Es un reto colosal y no es exclusivo de Estados Unidos, aunque es importante señalar que 90% de las películas y 75% de la programación televisiva proceden de este país. Los vulgarianos ya están en la puerta del mundo e, imposible negarlo, hasta en la cocina de nuestro México.

En un día cualquiera, las dos grandes cadenas de televisión abierta y las incontables estaciones de radio ofrecen crudas manifestaciones de dolorosa vulgaridad y desproporcionada violencia. Además, los consorcios comerciales que patrocinan la programación no dudan en apostar por las series estadounidenses y las burdas imitaciones mexicanas.

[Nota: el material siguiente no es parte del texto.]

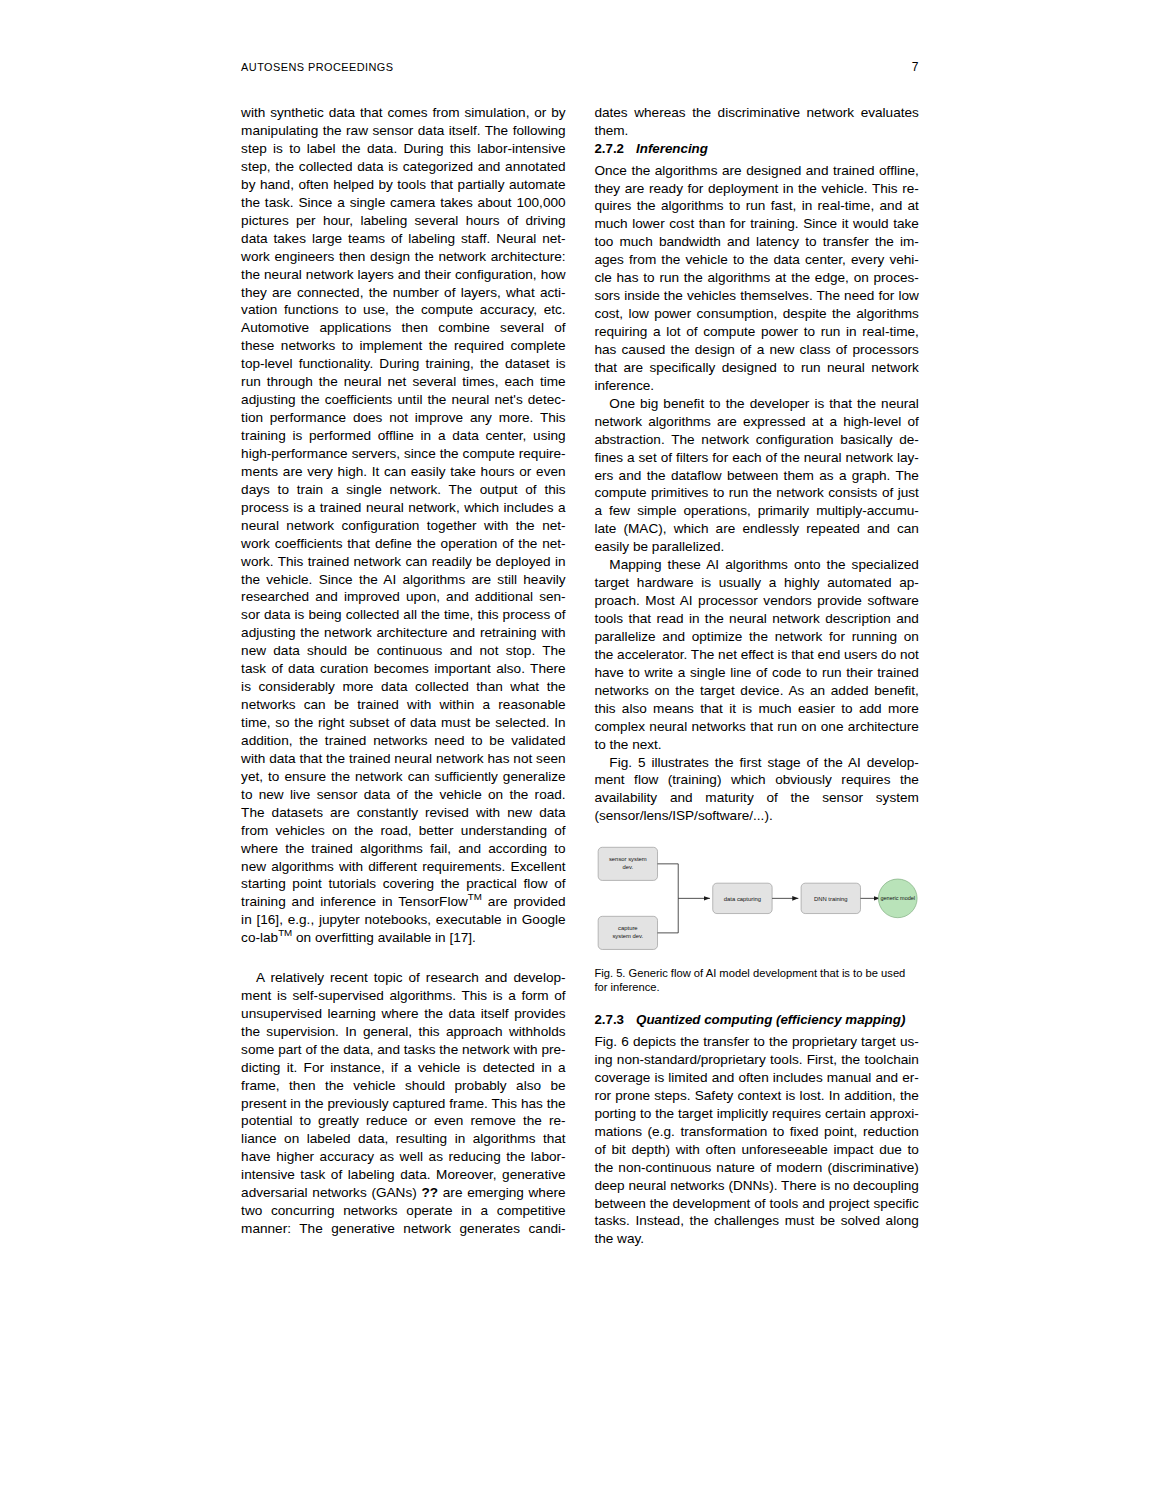AutoSens Proceedings
7
with synthetic data that comes from simulation, or by manipulating the raw sensor data itself. The following step is to label the data. During this labor-intensive step, the collected data is categorized and annotated by hand, often helped by tools that partially automate the task. Since a single camera takes about 100,000 pictures per hour, labeling several hours of driving data takes large teams of labeling staff. Neural network engineers then design the network architecture: the neural network layers and their configuration, how they are connected, the number of layers, what activation functions to use, the compute accuracy, etc. Automotive applications then combine several of these networks to implement the required complete top-level functionality. During training, the dataset is run through the neural net several times, each time adjusting the coefficients until the neural net's detection performance does not improve any more. This training is performed offline in a data center, using high-performance servers, since the compute requirements are very high. It can easily take hours or even days to train a single network. The output of this process is a trained neural network, which includes a neural network configuration together with the network coefficients that define the operation of the network. This trained network can readily be deployed in the vehicle. Since the AI algorithms are still heavily researched and improved upon, and additional sensor data is being collected all the time, this process of adjusting the network architecture and retraining with new data should be continuous and not stop. The task of data curation becomes important also. There is considerably more data collected than what the networks can be trained with within a reasonable time, so the right subset of data must be selected. In addition, the trained networks need to be validated with data that the trained neural network has not seen yet, to ensure the network can sufficiently generalize to new live sensor data of the vehicle on the road. The datasets are constantly revised with new data from vehicles on the road, better understanding of where the trained algorithms fail, and according to new algorithms with different requirements. Excellent starting point tutorials covering the practical flow of training and inference in TensorFlowTM are provided in [16], e.g., jupyter notebooks, executable in Google co-labTM on overfitting available in [17].
A relatively recent topic of research and development is self-supervised algorithms. This is a form of unsupervised learning where the data itself provides the supervision. In general, this approach withholds some part of the data, and tasks the network with predicting it. For instance, if a vehicle is detected in a frame, then the vehicle should probably also be present in the previously captured frame. This has the potential to greatly reduce or even remove the reliance on labeled data, resulting in algorithms that have higher accuracy as well as reducing the labor-intensive task of labeling data. Moreover, generative adversarial networks (GANs) ?? are emerging where two concurring networks operate in a competitive manner: The generative network generates candidates whereas the discriminative network evaluates them.
2.7.2 Inferencing
Once the algorithms are designed and trained offline, they are ready for deployment in the vehicle. This requires the algorithms to run fast, in real-time, and at much lower cost than for training. Since it would take too much bandwidth and latency to transfer the images from the vehicle to the data center, every vehicle has to run the algorithms at the edge, on processors inside the vehicles themselves. The need for low cost, low power consumption, despite the algorithms requiring a lot of compute power to run in real-time, has caused the design of a new class of processors that are specifically designed to run neural network inference.
One big benefit to the developer is that the neural network algorithms are expressed at a high-level of abstraction. The network configuration basically defines a set of filters for each of the neural network layers and the dataflow between them as a graph. The compute primitives to run the network consists of just a few simple operations, primarily multiply-accumulate (MAC), which are endlessly repeated and can easily be parallelized.
Mapping these AI algorithms onto the specialized target hardware is usually a highly automated approach. Most AI processor vendors provide software tools that read in the neural network description and parallelize and optimize the network for running on the accelerator. The net effect is that end users do not have to write a single line of code to run their trained networks on the target device. As an added benefit, this also means that it is much easier to add more complex neural networks that run on one architecture to the next.
Fig. 5 illustrates the first stage of the AI development flow (training) which obviously requires the availability and maturity of the sensor system (sensor/lens/ISP/software/...).
sensor system dev. capture system dev. data capturing DNN training generic model
Fig. 5. Generic flow of AI model development that is to be used for inference.
2.7.3 Quantized computing (efficiency mapping)
Fig. 6 depicts the transfer to the proprietary target using non-standard/proprietary tools. First, the toolchain coverage is limited and often includes manual and error prone steps. Safety context is lost. In addition, the porting to the target implicitly requires certain approximations (e.g. transformation to fixed point, reduction of bit depth) with often unforeseeable impact due to the non-continuous nature of modern (discriminative) deep neural networks (DNNs). There is no decoupling between the development of tools and project specific tasks. Instead, the challenges must be solved along the way.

El problema es global y muchas voces —las más fiables del mundo por su rectitud moral— también se han alzado para prevenir de la televisión mal utilizada y resaltar las infinitas bondades de la televisión empleada para hacer el bien.
Allen culmina con un llamado que es reto, una súplica que es desafío: «Por la seguridad de nuestros hijos y nietos, y de la sociedad que heredarán y legarán a la siguiente generación, te ruego que tu propia voz sea escuchada».
La responsabilidad es nuestra. Lo que está en juego: el mundo que vivimos y el que heredaremos a nuestros hijos.
                                         
[1] Steve Allen. Vulgarians at the Gate. Trash TV and Raunch Radio: Raising the Standards of Popular Culture. Prometheus Books. New York, 2000. 419 págs.
                                         
RECUADRO 1:

Pilar de la TV norteamericana

Steve Allen (Nueva York, 1921-2000) es uno de los pilares fundamentales de la televisión norteamericana y uno de sus más agudos observadores. Creó y fue el primer conductor del Tonight Show, programa estelar de la NBC, cuyo formato han seguido, con variantes, programas de este tipo en Estados Unidos y el mundo.
Merecedor de premios Peabody y Emmy por su serie Meeting of Minds (1977-1981), Allen rompió esquemas como comediante y sus rutinas son imitadas una y otra vez: actos peligrosos, entrevistas por las calles y con la audiencia presente en el estudio, una pasmosa capacidad de improvisación y una brillante naturalidad como entrevistador.
Escribió 54 libros que abarcan una enorme variedad de géneros (poesía, relatos cortos, textos de humor, autobiográficos y políticos). De manera póstuma se lanzaron al mercado Steve Allen's Private Joke File y Vulgarians at the Gate.

RECUADRO 2:

La asociación A Favor de lo Mejor ofrece un resumen y análisis del libro de Steve Allen a cargo de Ernesto Aguilar-Álvarez. Televisión y radio, ¿construcción o destrucción? México, 2003. 71 págs.